How do we turn COP26 funding pledges into actual projects?

By Tomas van Stee, CEO & Founder - November 16, 2021

Bringing governments and international finance to the table at COP26 was far from simple, so we need to ensure that the pledges made in Glasgow are realized.



The results of the COP26 meeting in Glasgow have been a mixed bag, but one highlight to come out of the event is the pledge by financial players managing $130 trillion to green their investing and put fighting climate change at the centre of their work. Bringing about the green economy and tackling climate change represents the most expensive undertaking in human history, with investments to the tune of $2-4 trillion needed annually until 2050.

The Glasgow Finance Alliance for Net-Zero (GFANZ), led by UN climate envoy and former Bank of Canada and Bank of England governor, Mark Carney, is a promising development that is bringing together banks, investors, and insurers. That said, these promises and pledges are only words, so how do we turn them into concrete action? There is increasing interest among investors to invest in cleantech, so the question becomes how to connect the trillions in pledged cleantech funding to the projects that actually need it. But despite interest from businesses and financiers, too many cleantech projects remain stalled or never get off the ground because the process needed to access that capital is far too difficult.

Companies trying to implement cleantech projects need to take on a lot of debt to pay for expensive upgrades and retrofits. These debt levels are risky because businesses are often unsure whether their cleantech solutions will actually deliver the savings that are promised. And the spectre of debt alone reduces business confidence and dissuades many firms from starting projects in the first place.

Let’s make the cleantech revolution a reality


If you look at the cleantech sector, you’ll see both a huge pile of money on one side and a huge pile of backlogged projects on the other. Bridging this gap and accelerating the adoption of cleantech is where EnPowered is looking to play a vital role. A month ago I was proud to announce the launch of EnPowered Payments — our on-bill repayment platform. We built Payments to overcome the hurdles that companies looking to invest in cleantech face, by creating a risk-free funding option that uses future energy savings to pay for cleantech solutions today.

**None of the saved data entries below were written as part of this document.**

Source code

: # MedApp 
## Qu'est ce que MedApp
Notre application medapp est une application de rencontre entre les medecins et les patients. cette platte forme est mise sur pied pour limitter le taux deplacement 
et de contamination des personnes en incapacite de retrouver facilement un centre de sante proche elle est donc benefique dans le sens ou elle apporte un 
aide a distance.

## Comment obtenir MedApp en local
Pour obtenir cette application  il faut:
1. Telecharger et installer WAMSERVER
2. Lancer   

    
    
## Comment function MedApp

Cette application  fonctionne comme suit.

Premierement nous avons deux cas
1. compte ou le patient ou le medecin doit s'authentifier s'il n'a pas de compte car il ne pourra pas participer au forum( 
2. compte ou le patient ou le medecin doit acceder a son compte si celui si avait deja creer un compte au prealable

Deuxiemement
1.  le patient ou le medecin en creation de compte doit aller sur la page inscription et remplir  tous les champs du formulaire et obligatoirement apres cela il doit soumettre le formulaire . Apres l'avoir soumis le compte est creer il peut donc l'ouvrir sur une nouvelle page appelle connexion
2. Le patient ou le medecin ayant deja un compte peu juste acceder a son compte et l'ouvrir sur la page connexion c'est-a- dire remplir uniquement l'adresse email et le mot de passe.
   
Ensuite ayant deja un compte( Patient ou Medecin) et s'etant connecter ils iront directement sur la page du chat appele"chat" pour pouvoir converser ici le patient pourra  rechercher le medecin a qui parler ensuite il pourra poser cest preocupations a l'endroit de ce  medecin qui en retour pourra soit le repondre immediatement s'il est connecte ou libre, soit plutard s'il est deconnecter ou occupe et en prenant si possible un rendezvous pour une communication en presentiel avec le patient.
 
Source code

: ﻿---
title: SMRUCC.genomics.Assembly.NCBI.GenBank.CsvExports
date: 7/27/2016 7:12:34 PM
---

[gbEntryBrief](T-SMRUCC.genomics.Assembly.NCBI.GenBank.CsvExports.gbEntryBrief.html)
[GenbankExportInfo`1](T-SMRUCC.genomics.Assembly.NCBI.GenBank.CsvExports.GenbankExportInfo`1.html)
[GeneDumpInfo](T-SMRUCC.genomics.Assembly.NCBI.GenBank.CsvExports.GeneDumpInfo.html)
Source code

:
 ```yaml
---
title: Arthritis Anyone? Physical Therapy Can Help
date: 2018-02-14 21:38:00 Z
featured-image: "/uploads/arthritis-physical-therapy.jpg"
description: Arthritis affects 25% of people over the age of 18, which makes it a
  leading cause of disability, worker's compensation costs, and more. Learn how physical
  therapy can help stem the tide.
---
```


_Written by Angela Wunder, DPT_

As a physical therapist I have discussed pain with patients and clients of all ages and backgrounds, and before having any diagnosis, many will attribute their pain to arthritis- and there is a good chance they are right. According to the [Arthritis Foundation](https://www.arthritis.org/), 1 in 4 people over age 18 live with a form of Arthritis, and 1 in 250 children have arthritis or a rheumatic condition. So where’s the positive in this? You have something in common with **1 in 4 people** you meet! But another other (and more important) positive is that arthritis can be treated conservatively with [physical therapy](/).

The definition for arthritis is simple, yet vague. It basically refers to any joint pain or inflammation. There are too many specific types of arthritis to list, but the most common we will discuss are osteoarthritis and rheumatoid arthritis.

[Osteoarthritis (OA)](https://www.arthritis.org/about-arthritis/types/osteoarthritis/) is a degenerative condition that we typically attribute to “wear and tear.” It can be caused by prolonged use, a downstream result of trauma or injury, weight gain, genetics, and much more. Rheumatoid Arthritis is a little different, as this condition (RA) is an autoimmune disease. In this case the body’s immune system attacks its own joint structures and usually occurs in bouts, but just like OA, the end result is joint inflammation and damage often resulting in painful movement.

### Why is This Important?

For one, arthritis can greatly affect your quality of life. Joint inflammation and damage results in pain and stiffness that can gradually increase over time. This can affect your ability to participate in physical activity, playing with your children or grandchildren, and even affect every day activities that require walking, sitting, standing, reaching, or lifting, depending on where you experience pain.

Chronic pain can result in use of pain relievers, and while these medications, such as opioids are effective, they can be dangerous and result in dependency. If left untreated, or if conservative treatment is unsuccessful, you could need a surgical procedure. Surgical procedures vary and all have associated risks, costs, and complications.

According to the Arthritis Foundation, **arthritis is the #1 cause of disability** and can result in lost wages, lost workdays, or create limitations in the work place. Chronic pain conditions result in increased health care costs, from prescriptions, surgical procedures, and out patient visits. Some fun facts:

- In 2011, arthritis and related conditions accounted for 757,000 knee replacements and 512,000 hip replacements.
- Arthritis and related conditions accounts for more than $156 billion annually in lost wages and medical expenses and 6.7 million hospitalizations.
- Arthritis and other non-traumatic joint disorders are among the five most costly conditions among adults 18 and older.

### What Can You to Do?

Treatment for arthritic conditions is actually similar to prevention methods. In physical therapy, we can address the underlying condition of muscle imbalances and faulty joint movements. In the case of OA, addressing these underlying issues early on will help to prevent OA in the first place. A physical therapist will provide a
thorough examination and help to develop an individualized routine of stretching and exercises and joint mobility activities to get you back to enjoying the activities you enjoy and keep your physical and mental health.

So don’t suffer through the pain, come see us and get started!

EnPowered works with cleantech solution providers to help them sell more and their customers save more. Instead of the solution buyer shouldering the risk of the investment, the risk is taken up by our network of funding partners. This way, companies are freed from capital restrictions. Instead, they can pay for their chosen solution in manageable payments through their electricity bill.

This time we need to make sure the pledged financing actually materializes

Once the solution has been installed, the customer immediately sees savings on their bill, while a portion of those savings is used to pay off the solution: once that has been done, the customer enjoys the full savings of the solution. And as an added benefit, paying through your electricity bill not only reduces paperwork, it increases transparency, making oversight and asset performance tracking that much easier.

Bringing governments and international finance to the table at COP26 was far from simple, so we need to ensure that the pledges made in Glasgow are realized. This means facilitating easier access to cleantech financing and catalyzing the rate of adoption by overcoming business hesitancy and the lack of flexible capital. Too many environmental promises have been made in the past only to never be fulfilled, this time we need to make sure the pledged financing actually materializes. This means removing the risk to the customer in order to deploy capital at scale. To help realize this promise, we need to reduce as much friction as possible to pave the way for faster cleantech adoption.